説明

画像合成装置、及びプログラム

【課題】予期せず明るさにムラのある画像を取得しても合成画像にその影響が出ないようにする。
【解決手段】図3(C)に示す、予期せぬストロボフラッシュにより部分的に明るくされた連写画像PCの領域C2に関しては加算合成に採用せず、領域C1、C3は加算合成に採用して、連写された複数枚の画像をノイズ低減し加算合成する。これにより、連写された複数枚の画像において連写画像PCの領域C2は採用されていない「(3)ノイズ低減処理後の合成画像のYUV画像データ」が生成されることとなる。そして、生成した「(3)ノイズ低減処理後の合成画像のYUV画像データ」を用いて、動体判定マップMをαマップとして、
(2)ノイズ低減処理後の基準画像のYUV画像データ
(3)ノイズ低減処理後の合成画像のYUV画像データ
を合成する。これにより、図3(E)に示す領域E1,E2,E3が同一の明るさであり、明るさにムラのない合成画像PEを得ることができる。

【発明の詳細な説明】
【技術分野】
【0001】
本発明は、画像合成装置、及びプログラムに関する。
【背景技術】
【0002】
従来より、連写された画像を画素加算合成することにより、夜景等、光量の少ない撮影環境であっても、記録するのに十分な明るさを有する画像を生成する技術が知られている。
また、特許文献1に記載されるように、カメラをユーザが手に持って撮影する手持ち撮影の際、撮像画角のブレを補正し合成する画像合成技術も知られている。
【先行技術文献】
【特許文献】
【0003】
【特許文献1】特開2006−148550号公報
【発明の概要】
【発明が解決しようとする課題】
【0004】
ところで、ローリングシャッター方式で画像信号を読み出す機能を有するカメラの場合、露光や読出しを行なっている期間に予期しないストロボフラッシュが炊かれ、これにより一時的な撮影環境上の明るさの変化があると、明るさにムラのある画像を取得してしまうことがある。
【0005】
そしてこのような画像を例えば連写及びこれによる加算合成に使用すると、明るさの変化を残したまま合成されるので結果的に明るさにムラの生じた合成画像が生成されることになる。
【0006】
本願発明はこのような問題点に鑑みて成されたものであり、予期せず明るさにムラのある画像を取得しても合成画像にその影響が出ないようにすることを目的とするものである。

^^^^^^^^^^^^^^^^

課題: 抽出テキストにある「ところで、ローリングシャッター方式で」で始まる段落を、主な事実を保ったまま箇条書きにまとめてください。 なお、記録はこの作業には一切関係いたしません。

^^^^^^^^^^^^^^^^

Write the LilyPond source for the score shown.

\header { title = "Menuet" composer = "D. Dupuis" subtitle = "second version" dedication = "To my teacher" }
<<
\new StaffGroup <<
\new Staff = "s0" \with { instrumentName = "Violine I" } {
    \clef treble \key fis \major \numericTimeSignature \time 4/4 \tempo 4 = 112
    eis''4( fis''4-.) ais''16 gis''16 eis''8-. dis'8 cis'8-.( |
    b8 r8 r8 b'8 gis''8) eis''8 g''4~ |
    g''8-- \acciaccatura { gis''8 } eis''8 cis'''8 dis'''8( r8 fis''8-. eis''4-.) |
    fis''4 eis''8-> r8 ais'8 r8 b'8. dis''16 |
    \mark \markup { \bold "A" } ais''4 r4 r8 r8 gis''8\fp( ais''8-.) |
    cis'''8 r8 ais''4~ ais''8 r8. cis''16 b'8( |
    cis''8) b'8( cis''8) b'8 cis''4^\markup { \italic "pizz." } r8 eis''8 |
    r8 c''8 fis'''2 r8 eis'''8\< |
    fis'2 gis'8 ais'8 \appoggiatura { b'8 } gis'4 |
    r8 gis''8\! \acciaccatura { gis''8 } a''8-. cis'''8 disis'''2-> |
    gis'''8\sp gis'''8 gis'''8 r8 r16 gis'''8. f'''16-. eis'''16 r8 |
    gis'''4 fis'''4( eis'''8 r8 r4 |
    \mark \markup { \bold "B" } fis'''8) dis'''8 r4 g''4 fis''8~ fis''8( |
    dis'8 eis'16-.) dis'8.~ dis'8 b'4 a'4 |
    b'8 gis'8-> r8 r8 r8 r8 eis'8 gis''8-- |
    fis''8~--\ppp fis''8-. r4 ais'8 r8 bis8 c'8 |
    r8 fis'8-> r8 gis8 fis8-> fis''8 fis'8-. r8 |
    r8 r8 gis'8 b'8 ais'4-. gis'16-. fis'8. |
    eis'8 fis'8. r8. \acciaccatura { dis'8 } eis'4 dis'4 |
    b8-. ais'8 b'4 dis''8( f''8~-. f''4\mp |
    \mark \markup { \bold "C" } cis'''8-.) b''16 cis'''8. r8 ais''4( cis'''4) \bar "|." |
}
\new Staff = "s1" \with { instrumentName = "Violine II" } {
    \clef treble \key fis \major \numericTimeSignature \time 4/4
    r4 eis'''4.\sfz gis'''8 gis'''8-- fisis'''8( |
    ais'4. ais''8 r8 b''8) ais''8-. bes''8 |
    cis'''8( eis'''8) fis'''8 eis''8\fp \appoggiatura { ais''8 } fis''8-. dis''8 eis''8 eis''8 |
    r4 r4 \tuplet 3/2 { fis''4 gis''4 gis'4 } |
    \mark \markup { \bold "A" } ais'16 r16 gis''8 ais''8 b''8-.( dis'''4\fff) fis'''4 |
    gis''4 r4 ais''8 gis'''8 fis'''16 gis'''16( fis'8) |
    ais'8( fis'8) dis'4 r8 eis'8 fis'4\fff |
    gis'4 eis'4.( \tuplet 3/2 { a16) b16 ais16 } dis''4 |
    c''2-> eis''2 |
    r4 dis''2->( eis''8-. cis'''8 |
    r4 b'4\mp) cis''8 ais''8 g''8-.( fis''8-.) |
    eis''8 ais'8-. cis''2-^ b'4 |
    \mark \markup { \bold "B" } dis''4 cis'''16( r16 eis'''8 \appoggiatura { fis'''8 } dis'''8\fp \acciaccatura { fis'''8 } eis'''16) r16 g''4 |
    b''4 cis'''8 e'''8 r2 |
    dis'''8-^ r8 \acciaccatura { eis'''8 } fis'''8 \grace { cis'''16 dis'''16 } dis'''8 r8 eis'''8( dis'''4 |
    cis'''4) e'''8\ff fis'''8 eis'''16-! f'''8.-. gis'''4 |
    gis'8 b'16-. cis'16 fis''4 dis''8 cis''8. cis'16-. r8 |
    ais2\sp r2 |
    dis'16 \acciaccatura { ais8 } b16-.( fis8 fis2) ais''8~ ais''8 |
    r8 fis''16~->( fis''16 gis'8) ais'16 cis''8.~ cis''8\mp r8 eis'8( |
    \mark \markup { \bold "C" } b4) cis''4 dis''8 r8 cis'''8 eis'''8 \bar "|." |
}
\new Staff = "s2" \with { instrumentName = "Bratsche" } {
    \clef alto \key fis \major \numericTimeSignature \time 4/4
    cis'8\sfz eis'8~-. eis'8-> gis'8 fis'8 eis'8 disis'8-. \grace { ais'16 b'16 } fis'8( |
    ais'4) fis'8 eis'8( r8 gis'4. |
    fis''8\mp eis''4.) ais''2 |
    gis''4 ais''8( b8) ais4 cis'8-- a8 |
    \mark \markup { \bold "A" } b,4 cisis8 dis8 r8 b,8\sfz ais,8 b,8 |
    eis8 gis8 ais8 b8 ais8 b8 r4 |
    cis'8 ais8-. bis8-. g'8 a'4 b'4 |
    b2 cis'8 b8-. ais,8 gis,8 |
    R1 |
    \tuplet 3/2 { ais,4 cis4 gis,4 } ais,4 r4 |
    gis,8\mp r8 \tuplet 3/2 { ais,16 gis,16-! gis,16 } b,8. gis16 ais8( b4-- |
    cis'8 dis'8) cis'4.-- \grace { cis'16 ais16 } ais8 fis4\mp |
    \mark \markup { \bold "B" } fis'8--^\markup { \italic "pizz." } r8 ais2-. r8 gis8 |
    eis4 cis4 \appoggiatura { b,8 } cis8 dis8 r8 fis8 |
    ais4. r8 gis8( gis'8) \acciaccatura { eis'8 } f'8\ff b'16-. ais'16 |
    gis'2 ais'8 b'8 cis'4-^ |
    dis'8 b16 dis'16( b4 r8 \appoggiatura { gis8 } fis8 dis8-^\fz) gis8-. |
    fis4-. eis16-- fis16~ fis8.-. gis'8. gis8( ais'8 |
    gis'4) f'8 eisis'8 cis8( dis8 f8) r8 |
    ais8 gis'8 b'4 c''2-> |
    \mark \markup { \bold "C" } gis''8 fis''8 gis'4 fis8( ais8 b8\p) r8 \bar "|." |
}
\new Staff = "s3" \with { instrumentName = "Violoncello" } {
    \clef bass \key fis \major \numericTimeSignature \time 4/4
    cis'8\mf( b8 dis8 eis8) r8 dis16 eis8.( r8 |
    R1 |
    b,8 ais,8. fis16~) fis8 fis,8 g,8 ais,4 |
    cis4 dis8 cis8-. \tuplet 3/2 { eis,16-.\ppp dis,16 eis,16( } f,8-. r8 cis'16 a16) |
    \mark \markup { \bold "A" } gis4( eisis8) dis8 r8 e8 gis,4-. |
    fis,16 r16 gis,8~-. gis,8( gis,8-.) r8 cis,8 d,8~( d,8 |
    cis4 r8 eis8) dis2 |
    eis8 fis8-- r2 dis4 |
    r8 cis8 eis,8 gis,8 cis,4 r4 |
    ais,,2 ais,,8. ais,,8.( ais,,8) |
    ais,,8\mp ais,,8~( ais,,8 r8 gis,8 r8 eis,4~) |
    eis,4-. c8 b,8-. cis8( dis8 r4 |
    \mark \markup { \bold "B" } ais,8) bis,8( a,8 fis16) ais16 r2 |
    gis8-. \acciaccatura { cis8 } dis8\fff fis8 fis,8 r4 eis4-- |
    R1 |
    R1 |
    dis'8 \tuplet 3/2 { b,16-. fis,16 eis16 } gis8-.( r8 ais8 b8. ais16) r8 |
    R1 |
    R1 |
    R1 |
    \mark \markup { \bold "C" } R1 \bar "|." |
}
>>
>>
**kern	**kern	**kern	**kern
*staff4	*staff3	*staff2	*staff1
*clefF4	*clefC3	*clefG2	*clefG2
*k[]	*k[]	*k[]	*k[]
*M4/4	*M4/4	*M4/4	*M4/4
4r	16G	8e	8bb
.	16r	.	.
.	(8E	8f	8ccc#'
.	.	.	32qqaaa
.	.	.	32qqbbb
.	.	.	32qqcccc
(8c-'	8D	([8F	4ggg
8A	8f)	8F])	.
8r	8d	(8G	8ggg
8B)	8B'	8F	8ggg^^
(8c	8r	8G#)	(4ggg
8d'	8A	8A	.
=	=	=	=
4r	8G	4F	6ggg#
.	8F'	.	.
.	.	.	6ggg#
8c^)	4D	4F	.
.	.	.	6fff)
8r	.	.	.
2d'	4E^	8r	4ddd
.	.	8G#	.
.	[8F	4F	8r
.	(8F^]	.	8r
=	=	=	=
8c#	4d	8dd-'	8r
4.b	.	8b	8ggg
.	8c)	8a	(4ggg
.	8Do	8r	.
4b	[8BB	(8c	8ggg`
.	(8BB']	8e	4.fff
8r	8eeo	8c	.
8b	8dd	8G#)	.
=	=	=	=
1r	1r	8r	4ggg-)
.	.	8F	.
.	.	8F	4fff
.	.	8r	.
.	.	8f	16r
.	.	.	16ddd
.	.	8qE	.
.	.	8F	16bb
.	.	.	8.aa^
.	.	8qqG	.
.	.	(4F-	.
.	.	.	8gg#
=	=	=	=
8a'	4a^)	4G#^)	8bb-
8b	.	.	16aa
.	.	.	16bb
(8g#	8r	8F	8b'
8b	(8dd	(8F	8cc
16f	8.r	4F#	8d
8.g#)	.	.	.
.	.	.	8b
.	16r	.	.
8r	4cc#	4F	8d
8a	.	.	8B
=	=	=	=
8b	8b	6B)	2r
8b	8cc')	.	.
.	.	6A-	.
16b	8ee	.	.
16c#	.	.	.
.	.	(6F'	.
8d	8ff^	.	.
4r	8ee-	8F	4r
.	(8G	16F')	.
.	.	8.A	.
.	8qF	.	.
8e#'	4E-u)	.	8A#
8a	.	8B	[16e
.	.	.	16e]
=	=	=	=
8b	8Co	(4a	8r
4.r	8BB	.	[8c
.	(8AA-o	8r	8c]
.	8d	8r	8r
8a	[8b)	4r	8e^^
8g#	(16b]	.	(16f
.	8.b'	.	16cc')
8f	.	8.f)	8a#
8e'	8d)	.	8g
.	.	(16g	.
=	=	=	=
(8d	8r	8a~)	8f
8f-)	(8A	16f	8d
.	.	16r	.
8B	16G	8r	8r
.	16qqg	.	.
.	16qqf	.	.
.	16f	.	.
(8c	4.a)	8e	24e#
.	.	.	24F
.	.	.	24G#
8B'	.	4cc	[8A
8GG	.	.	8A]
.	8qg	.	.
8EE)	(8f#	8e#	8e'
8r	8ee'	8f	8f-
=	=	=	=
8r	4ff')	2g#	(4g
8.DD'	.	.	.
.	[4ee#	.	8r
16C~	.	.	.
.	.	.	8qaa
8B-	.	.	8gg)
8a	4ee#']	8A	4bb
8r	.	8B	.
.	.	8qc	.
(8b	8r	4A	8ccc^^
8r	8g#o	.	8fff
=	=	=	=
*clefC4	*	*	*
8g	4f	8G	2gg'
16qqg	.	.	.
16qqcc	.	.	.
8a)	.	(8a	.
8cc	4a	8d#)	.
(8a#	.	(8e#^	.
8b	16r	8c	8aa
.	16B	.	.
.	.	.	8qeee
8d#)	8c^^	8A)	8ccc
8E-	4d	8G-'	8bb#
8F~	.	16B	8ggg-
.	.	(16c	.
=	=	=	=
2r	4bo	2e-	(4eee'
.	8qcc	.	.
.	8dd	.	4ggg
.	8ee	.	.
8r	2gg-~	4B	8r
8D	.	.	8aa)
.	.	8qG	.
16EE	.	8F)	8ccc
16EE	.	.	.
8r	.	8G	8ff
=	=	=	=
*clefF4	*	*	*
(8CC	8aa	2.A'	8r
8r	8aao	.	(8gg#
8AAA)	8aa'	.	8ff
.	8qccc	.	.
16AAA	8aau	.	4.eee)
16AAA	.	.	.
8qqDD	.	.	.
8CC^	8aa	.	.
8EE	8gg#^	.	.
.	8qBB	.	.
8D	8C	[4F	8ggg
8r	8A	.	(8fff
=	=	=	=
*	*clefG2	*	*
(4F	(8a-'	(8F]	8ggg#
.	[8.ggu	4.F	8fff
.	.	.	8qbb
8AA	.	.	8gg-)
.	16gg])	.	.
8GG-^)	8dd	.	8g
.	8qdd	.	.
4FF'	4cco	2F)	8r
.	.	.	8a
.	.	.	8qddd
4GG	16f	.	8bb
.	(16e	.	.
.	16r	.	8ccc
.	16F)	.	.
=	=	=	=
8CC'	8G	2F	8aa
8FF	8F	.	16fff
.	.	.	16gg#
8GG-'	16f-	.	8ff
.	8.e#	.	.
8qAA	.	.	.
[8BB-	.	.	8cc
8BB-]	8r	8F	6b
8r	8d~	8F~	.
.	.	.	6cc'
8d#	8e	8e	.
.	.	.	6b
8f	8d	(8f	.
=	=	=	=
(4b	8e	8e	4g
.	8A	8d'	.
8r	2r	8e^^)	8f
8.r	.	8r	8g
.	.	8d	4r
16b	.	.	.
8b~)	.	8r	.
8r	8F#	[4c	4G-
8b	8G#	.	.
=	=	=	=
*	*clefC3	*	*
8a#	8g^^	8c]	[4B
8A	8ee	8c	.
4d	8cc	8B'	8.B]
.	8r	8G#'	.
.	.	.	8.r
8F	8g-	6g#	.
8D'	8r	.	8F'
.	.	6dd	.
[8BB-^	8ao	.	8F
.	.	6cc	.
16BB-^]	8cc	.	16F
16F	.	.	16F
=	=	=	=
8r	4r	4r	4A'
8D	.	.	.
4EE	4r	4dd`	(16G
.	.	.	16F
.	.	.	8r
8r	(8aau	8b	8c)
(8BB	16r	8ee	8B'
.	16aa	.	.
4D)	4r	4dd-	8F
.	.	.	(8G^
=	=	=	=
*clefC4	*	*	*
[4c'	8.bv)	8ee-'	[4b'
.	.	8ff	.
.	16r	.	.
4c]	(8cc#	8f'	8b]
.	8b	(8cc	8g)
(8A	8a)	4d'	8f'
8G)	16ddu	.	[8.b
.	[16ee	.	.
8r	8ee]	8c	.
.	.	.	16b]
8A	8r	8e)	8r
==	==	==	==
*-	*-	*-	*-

^^^^^^^^^^^^^^^^

出力結果:
- 対象は、ローリングシャッター方式で画像信号を読み出す機能を有するカメラである。
- 露光や読出しを行なっている期間に、予期しないストロボフラッシュが炊かれることがある。
- これにより撮影環境上の明るさが一時的に変化すると、明るさにムラのある画像を取得してしまうことがある。